Retype each line of the data below, keeping every character, space, and line break the same.
[Opening Data to use section]
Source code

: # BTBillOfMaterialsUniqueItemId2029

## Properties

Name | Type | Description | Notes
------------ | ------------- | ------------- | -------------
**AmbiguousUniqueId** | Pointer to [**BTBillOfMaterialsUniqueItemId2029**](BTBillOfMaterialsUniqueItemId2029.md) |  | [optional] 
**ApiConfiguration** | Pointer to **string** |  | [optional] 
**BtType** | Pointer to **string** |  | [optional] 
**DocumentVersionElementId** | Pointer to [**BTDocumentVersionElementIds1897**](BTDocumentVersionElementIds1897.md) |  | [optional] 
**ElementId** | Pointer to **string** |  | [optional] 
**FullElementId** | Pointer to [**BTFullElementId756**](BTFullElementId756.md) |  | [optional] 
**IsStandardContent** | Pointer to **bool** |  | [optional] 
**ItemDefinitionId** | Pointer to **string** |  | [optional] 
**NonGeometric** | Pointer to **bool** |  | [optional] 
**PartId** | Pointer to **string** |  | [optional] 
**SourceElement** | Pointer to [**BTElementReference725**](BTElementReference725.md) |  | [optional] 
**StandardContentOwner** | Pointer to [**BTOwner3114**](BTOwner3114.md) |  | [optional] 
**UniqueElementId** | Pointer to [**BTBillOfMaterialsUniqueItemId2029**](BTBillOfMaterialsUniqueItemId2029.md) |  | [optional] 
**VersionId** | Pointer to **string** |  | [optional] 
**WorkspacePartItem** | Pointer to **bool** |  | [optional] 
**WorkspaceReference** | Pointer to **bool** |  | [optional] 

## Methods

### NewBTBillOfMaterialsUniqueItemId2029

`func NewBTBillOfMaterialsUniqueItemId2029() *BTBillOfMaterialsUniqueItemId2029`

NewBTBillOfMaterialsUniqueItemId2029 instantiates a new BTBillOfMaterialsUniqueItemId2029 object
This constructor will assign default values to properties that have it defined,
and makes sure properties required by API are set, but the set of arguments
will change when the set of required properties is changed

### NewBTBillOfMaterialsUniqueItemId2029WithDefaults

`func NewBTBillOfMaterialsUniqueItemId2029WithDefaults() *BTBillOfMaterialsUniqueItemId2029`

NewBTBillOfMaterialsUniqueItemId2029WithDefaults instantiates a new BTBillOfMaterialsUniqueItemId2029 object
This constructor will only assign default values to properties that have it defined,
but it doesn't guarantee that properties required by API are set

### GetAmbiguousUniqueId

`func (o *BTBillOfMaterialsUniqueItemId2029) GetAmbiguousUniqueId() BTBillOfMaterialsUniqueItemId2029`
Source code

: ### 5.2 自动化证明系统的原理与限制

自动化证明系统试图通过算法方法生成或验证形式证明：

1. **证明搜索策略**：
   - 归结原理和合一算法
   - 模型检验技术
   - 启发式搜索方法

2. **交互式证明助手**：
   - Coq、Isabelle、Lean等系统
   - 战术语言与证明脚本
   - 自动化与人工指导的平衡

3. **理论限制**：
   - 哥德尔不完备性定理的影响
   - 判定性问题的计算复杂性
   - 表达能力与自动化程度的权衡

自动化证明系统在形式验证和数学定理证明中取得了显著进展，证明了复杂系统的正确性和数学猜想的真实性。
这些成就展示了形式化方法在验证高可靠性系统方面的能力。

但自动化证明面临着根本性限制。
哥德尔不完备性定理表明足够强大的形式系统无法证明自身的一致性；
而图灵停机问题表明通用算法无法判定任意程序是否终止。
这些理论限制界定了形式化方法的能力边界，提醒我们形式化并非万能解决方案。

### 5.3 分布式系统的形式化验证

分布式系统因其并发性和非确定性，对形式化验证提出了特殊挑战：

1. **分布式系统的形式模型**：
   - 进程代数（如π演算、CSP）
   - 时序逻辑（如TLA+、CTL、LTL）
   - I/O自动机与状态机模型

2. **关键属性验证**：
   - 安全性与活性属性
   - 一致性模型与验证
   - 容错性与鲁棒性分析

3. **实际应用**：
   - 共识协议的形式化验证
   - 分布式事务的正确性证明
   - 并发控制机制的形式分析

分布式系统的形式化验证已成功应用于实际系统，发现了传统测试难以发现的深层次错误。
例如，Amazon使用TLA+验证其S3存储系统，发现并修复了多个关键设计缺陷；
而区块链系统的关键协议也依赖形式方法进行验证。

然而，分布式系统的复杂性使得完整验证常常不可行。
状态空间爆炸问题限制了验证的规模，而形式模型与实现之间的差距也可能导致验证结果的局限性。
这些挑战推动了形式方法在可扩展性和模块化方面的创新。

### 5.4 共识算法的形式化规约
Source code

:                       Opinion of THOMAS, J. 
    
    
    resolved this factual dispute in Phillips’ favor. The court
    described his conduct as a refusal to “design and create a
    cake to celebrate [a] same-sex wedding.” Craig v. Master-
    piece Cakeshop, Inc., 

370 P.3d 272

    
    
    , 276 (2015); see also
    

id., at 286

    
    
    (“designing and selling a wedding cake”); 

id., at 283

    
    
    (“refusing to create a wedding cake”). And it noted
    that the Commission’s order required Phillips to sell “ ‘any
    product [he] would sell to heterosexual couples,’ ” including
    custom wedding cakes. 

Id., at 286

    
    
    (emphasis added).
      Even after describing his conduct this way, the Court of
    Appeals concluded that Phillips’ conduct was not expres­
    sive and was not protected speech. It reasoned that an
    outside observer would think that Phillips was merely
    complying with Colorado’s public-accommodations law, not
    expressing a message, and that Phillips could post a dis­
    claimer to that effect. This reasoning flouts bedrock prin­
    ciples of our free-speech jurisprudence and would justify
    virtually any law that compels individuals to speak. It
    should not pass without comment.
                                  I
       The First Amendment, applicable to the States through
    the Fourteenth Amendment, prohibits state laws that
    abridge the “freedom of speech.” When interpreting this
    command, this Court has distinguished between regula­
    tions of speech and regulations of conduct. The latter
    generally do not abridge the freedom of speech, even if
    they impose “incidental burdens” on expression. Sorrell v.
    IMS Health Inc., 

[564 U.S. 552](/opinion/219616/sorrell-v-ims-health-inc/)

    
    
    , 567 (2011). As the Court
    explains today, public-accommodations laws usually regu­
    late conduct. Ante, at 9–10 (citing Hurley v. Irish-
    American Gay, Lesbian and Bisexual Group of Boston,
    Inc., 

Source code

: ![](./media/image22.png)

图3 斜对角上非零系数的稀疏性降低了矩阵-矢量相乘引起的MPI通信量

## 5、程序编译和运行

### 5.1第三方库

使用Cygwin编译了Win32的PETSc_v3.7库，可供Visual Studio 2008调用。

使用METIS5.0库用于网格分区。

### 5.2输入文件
[Closing Data to use section]
Finished exercise:
Source code

: # BTBillOfMaterialsUniqueItemId2029

## Properties

Name | Type | Description | Notes
------------ | ------------- | ------------- | -------------
**AmbiguousUniqueId** | Pointer to [**BTBillOfMaterialsUniqueItemId2029**](BTBillOfMaterialsUniqueItemId2029.md) |  | [optional] 
**ApiConfiguration** | Pointer to **string** |  | [optional] 
**BtType** | Pointer to **string** |  | [optional] 
**DocumentVersionElementId** | Pointer to [**BTDocumentVersionElementIds1897**](BTDocumentVersionElementIds1897.md) |  | [optional] 
**ElementId** | Pointer to **string** |  | [optional] 
**FullElementId** | Pointer to [**BTFullElementId756**](BTFullElementId756.md) |  | [optional] 
**IsStandardContent** | Pointer to **bool** |  | [optional] 
**ItemDefinitionId** | Pointer to **string** |  | [optional] 
**NonGeometric** | Pointer to **bool** |  | [optional] 
**PartId** | Pointer to **string** |  | [optional] 
**SourceElement** | Pointer to [**BTElementReference725**](BTElementReference725.md) |  | [optional] 
**StandardContentOwner** | Pointer to [**BTOwner3114**](BTOwner3114.md) |  | [optional] 
**UniqueElementId** | Pointer to [**BTBillOfMaterialsUniqueItemId2029**](BTBillOfMaterialsUniqueItemId2029.md) |  | [optional] 
**VersionId** | Pointer to **string** |  | [optional] 
**WorkspacePartItem** | Pointer to **bool** |  | [optional] 
**WorkspaceReference** | Pointer to **bool** |  | [optional] 

## Methods

### NewBTBillOfMaterialsUniqueItemId2029

`func NewBTBillOfMaterialsUniqueItemId2029() *BTBillOfMaterialsUniqueItemId2029`

NewBTBillOfMaterialsUniqueItemId2029 instantiates a new BTBillOfMaterialsUniqueItemId2029 object
This constructor will assign default values to properties that have it defined,
and makes sure properties required by API are set, but the set of arguments
will change when the set of required properties is changed

### NewBTBillOfMaterialsUniqueItemId2029WithDefaults

`func NewBTBillOfMaterialsUniqueItemId2029WithDefaults() *BTBillOfMaterialsUniqueItemId2029`

NewBTBillOfMaterialsUniqueItemId2029WithDefaults instantiates a new BTBillOfMaterialsUniqueItemId2029 object
This constructor will only assign default values to properties that have it defined,
but it doesn't guarantee that properties required by API are set

### GetAmbiguousUniqueId

`func (o *BTBillOfMaterialsUniqueItemId2029) GetAmbiguousUniqueId() BTBillOfMaterialsUniqueItemId2029`
Source code

: ### 5.2 自动化证明系统的原理与限制

自动化证明系统试图通过算法方法生成或验证形式证明：

1. **证明搜索策略**：
   - 归结原理和合一算法
   - 模型检验技术
   - 启发式搜索方法

2. **交互式证明助手**：
   - Coq、Isabelle、Lean等系统
   - 战术语言与证明脚本
   - 自动化与人工指导的平衡

3. **理论限制**：
   - 哥德尔不完备性定理的影响
   - 判定性问题的计算复杂性
   - 表达能力与自动化程度的权衡

自动化证明系统在形式验证和数学定理证明中取得了显著进展，证明了复杂系统的正确性和数学猜想的真实性。
这些成就展示了形式化方法在验证高可靠性系统方面的能力。

但自动化证明面临着根本性限制。
哥德尔不完备性定理表明足够强大的形式系统无法证明自身的一致性；
而图灵停机问题表明通用算法无法判定任意程序是否终止。
这些理论限制界定了形式化方法的能力边界，提醒我们形式化并非万能解决方案。

### 5.3 分布式系统的形式化验证

分布式系统因其并发性和非确定性，对形式化验证提出了特殊挑战：

1. **分布式系统的形式模型**：
   - 进程代数（如π演算、CSP）
   - 时序逻辑（如TLA+、CTL、LTL）
   - I/O自动机与状态机模型

2. **关键属性验证**：
   - 安全性与活性属性
   - 一致性模型与验证
   - 容错性与鲁棒性分析

3. **实际应用**：
   - 共识协议的形式化验证
   - 分布式事务的正确性证明
   - 并发控制机制的形式分析

分布式系统的形式化验证已成功应用于实际系统，发现了传统测试难以发现的深层次错误。
例如，Amazon使用TLA+验证其S3存储系统，发现并修复了多个关键设计缺陷；
而区块链系统的关键协议也依赖形式方法进行验证。

然而，分布式系统的复杂性使得完整验证常常不可行。
状态空间爆炸问题限制了验证的规模，而形式模型与实现之间的差距也可能导致验证结果的局限性。
这些挑战推动了形式方法在可扩展性和模块化方面的创新。

### 5.4 共识算法的形式化规约
Source code

:                       Opinion of THOMAS, J. 
    
    
    resolved this factual dispute in Phillips’ favor. The court
    described his conduct as a refusal to “design and create a
    cake to celebrate [a] same-sex wedding.” Craig v. Master-
    piece Cakeshop, Inc., 

370 P.3d 272

    
    
    , 276 (2015); see also
    

id., at 286

    
    
    (“designing and selling a wedding cake”); 

id., at 283

    
    
    (“refusing to create a wedding cake”). And it noted
    that the Commission’s order required Phillips to sell “ ‘any
    product [he] would sell to heterosexual couples,’ ” including
    custom wedding cakes. 

Id., at 286

    
    
    (emphasis added).
      Even after describing his conduct this way, the Court of
    Appeals concluded that Phillips’ conduct was not expres­
    sive and was not protected speech. It reasoned that an
    outside observer would think that Phillips was merely
    complying with Colorado’s public-accommodations law, not
    expressing a message, and that Phillips could post a dis­
    claimer to that effect. This reasoning flouts bedrock prin­
    ciples of our free-speech jurisprudence and would justify
    virtually any law that compels individuals to speak. It
    should not pass without comment.
                                  I
       The First Amendment, applicable to the States through
    the Fourteenth Amendment, prohibits state laws that
    abridge the “freedom of speech.” When interpreting this
    command, this Court has distinguished between regula­
    tions of speech and regulations of conduct. The latter
    generally do not abridge the freedom of speech, even if
    they impose “incidental burdens” on expression. Sorrell v.
    IMS Health Inc., 

[564 U.S. 552](/opinion/219616/sorrell-v-ims-health-inc/)

    
    
    , 567 (2011). As the Court
    explains today, public-accommodations laws usually regu­
    late conduct. Ante, at 9–10 (citing Hurley v. Irish-
    American Gay, Lesbian and Bisexual Group of Boston,
    Inc., 

Source code

: ![](./media/image22.png)

图3 斜对角上非零系数的稀疏性降低了矩阵-矢量相乘引起的MPI通信量

## 5、程序编译和运行

### 5.1第三方库

使用Cygwin编译了Win32的PETSc_v3.7库，可供Visual Studio 2008调用。

使用METIS5.0库用于网格分区。

### 5.2输入文件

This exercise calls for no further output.